La jornada de este 24 de marzo estuvo marcada por una creciente tensión social en la capital del país. Tras la confirmación de un reajuste sin precedentes en el valor de los combustibles, diversos sectores ciudadanos convocaron a manifestaciones de descontento que se concretaron durante la tarde y noche en puntos estratégicos de la principal urbe del país.
Interrupción del servicio en Metro Los Leones y Línea 1
El primer hito de la jornada ocurrió poco antes de las 20:00 horas, cuando un grupo de estudiantes secundarios realizó una intervención en el Metro de Santiago. Los manifestantes se sentaron en el borde del andén de la estación Los Leones, obligando a la empresa estatal a suspender el tránsito de trenes por razones de seguridad.
La acción estuvo acompañada de consignas directas contra el Gobierno de José Antonio Kast y su política económica. A través de sus canales oficiales, la empresa de transporte informó: “Por personas sentadas en el andén, tuvimos un corte de corriente en estación Los Leones. Ya restablecimos y trabajamos para mejorar la frecuencia”. El bloqueo generó retrasos significativos en toda la Línea 1, afectando a miles de pasajeros en plena hora punta.
Cacerolazos en Santiago Centro, Macul y Providencia
De manera paralela a lo ocurrido en el sistema de transporte, se registraron expresiones de protesta desde el interior de hogares y edificios.
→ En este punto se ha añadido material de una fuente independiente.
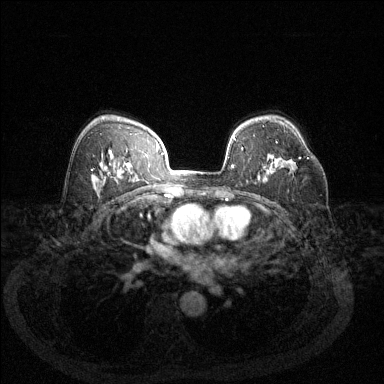
Breast MRI (dynamic contrast-enhanced), one axial slice. Position 86 of 144 along the scan axis. Dynamic contrast-enhanced series, time point 2 of 6 at this slice position (early post-contrast). 1.5 T. TE 1.7 ms, TR 4.6 ms. 1.2 mm slice thickness. 384 × 384 image matrix. Female patient.
Outlined on this slice (semi-automatically segmented with operator editing):
- enhancing-tissue mask used for the functional tumour volume (all voxels passing the contrast-enhancement thresholds inside the analysis volume; usually the tumour): bounding box [x1, y1, x2, y2] px = [293, 157, 309, 170]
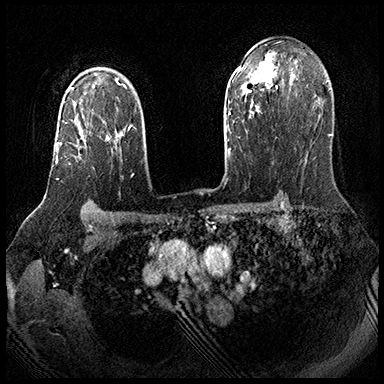
Breast MRI (dynamic contrast-enhanced), one axial slice. Slice 131 of 143 in the series (ordered by position). Dynamic contrast-enhanced series, time point 2 of 8 at this slice position (early post-contrast). 3 T. TE 2.3 ms, TR 4.4 ms. 1 mm slice thickness. 384 × 384 image matrix, field of view 360 × 360 mm. Female patient.
Annotated regions visible in this slice (semi-automatic segmentation, software-assisted and operator-edited):
- enhancing-tissue mask used for the functional tumour volume (all voxels passing the contrast-enhancement thresholds inside the analysis volume; usually the tumour): bounding box <56,121,110,180> (left, top, right, bottom; pixels)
Cumpliendo con convocatorias difundidas previamente en redes sociales, a las 20:00 horas comenzaron a escucharse cacerolazos en diversos cuadrantes de la capital.
Reportes ciudadanos en plataformas como X consignaron ruidos de protesta en el barrio Bellas Artes, así como en las comunas de Macul y Santiago Centro. Estas manifestaciones buscaron visibilizar el rechazo ciudadano al impacto que el “bencinazo” tendrá en el costo de la vida y la inflación.
El impacto económico: Alza histórica de bencinas confirmada por Hacienda
El descontento ciudadano responde a las cifras entregadas por el ministro de Hacienda, Jorge Quiroz, quien adelantó que desde este jueves 26 de marzo las bencinas registrarán un aumento de $370 por litro, mientras que el petróleo diésel lo hará en $580. Esta medida responde, según el Ejecutivo, a la crisis internacional derivada del conflicto en Irán y al agotamiento de los fondos de estabilización.
Quiroz ha enfatizado que mantener el precio actual de los combustibles tiene un costo para el Estado de “140 millones de dólares por semana”, lo que ha forzado al gobierno a aplicar este ajuste drástico. Para intentar mitigar el efecto en los sectores más vulnerables, el Gobierno anunció medidas como el congelamiento de tarifas de los buses RED hasta diciembre y un subsidio mensual de $100 mil para taxistas.
Sin embargo, la magnitud del alza ha generado críticas transversales, incluyendo a figuras de la oposición como la exministra Carolina Tohá, quien ha cuestionado la celeridad de estas decisiones.